*Requirement 1*.
From the financial statement notes, write out the passage that begins with the words containing "12. Approval of" and ends with "23 November 2016.".
*Requirement 2*.
Answer these questions using the financial statement notes:
(a) What is the estimated contingent liability associated with unfinished minimum work programme liquidated damages?
(b) To whom does the parent company guarantee the Group's obligations under various PSC's?
(c) On what date did the Board of Directors approve the interim consolidated financial statements?

*Source text*.
10. Contingent liabilities
Liquidated Damages
The Group has minimum work commitments in associated with various exploration licences granted by sovereign authorities through joint arrangements. A number of these commitments have not been fulfilled and as a consequence the Group is liable to pay liquidated damages. When a liquidated damage payment is probable a provision is created based on management's best judgement. In some instances there may be a high degree of uncertainty. In such instances an additional contingent liability is recognised. Currently a contingent liability estimated at $1.7 million associated with unfinished minimum work programme liquidated damages. Management do not expect this to be resolved in the next twelve months.
Litigation
In the normal course of business the Group may be involved in legal disputes which may give rise to claims. Provision is made in the financial statements for all claims where a cash outflow is considered probable. No separate disclosure is made of the detail of claims as to do so could seriously prejudice the position of the Group.
Others
In addition, the parent company guarantees the Group's obligations under various PSC's to the Government of India. These guarantees are deemed to have negligible fair value and are therefore accounted for as contingent liabilities.
11. Dividends
The Board of Directors do not recommend the payment of an interim dividend for the period ended 30 September 2016.
12. Approval of interim Consolidated Financial Statements
These interim consolidated financial statements have been approved by the Board of Directors on 23 November 2016.

*Given data*.
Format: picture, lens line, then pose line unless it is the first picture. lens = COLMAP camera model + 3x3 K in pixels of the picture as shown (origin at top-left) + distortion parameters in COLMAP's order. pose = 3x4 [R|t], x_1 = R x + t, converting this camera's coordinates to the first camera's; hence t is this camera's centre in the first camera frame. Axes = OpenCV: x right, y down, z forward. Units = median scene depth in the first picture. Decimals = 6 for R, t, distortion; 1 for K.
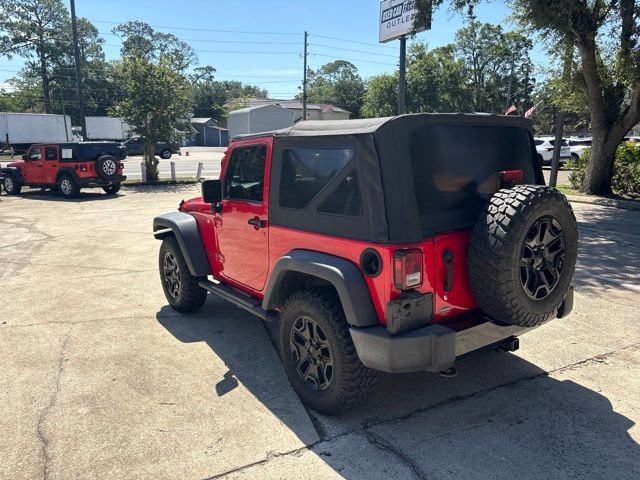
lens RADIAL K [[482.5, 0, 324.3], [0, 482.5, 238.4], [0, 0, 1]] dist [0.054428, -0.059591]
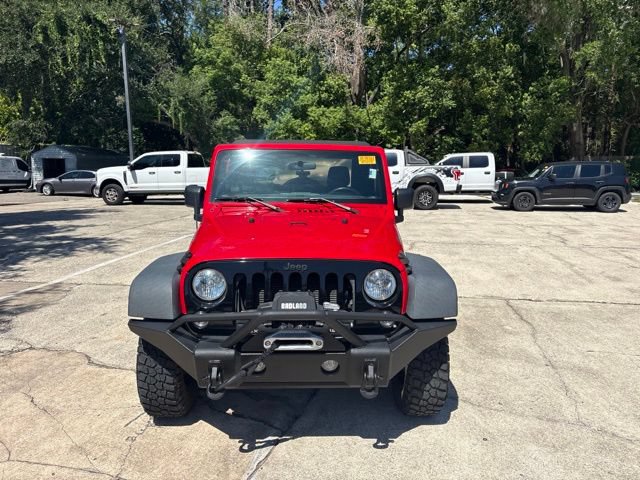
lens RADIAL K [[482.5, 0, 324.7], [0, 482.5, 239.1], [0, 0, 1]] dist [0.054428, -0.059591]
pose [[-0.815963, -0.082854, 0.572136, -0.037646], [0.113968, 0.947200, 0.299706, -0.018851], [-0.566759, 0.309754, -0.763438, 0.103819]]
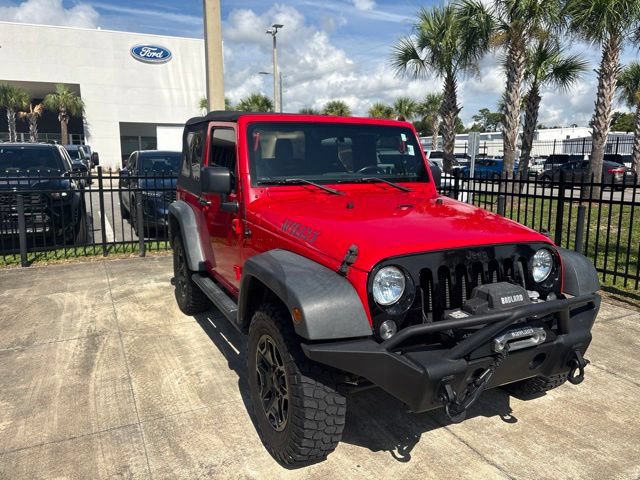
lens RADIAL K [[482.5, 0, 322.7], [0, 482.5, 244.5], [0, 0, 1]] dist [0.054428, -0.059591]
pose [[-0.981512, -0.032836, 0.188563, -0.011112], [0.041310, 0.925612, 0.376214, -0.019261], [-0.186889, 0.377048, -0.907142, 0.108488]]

--

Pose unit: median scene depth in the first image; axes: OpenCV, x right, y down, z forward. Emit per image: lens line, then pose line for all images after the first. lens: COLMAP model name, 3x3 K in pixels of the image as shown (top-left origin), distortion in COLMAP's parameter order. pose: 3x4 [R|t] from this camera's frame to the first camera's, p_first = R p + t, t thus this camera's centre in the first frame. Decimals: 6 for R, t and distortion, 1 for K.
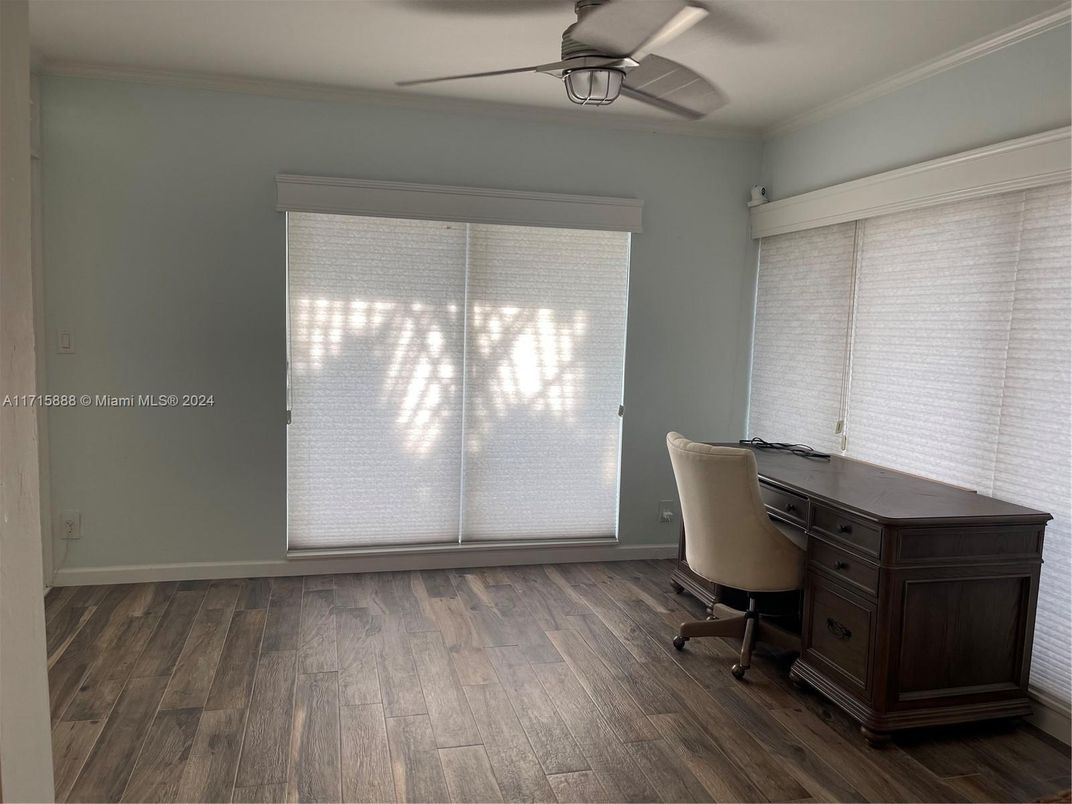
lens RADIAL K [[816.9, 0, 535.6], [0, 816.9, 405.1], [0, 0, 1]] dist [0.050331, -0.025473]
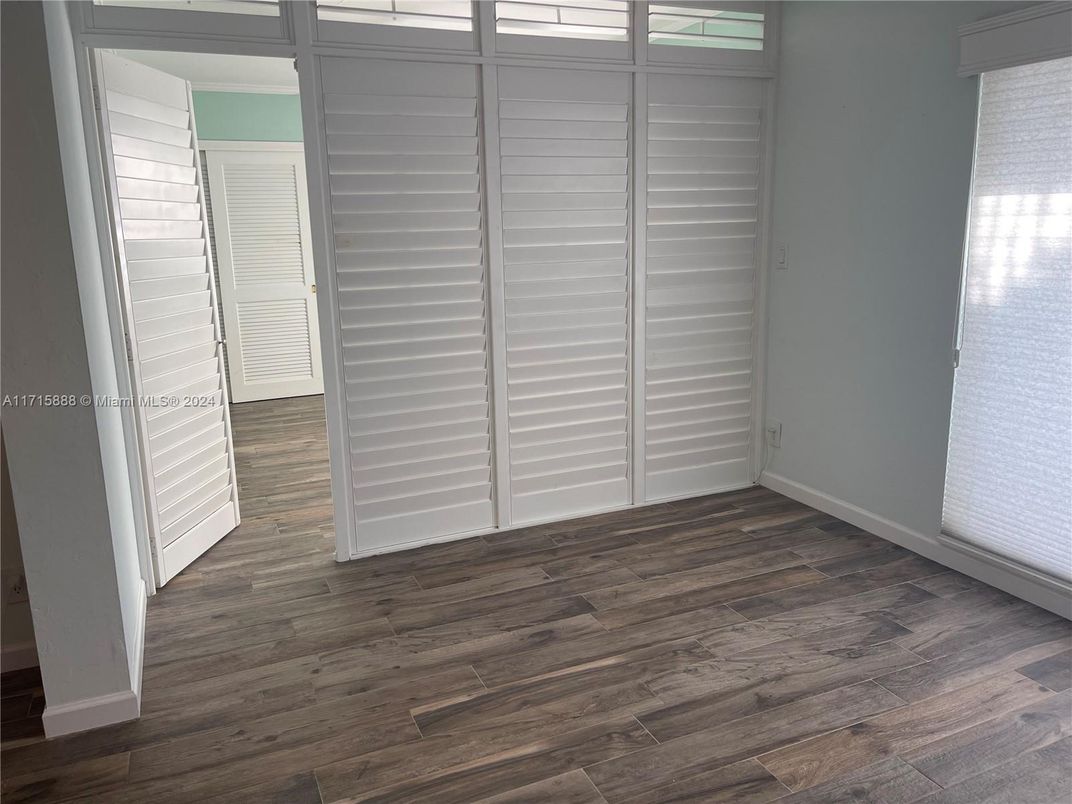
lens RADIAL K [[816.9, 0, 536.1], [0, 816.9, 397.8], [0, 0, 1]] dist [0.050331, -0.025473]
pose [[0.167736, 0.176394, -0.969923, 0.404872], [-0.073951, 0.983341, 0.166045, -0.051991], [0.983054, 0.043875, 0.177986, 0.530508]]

*Task answer 1*.
12. Approval of interim Consolidated Financial Statements
These interim consolidated financial statements have been approved by the Board of Directors on 23 November 2016.

*Task answer 2*.
(a) $1.7 million
(b) The Government of India
(c) 23 November 2016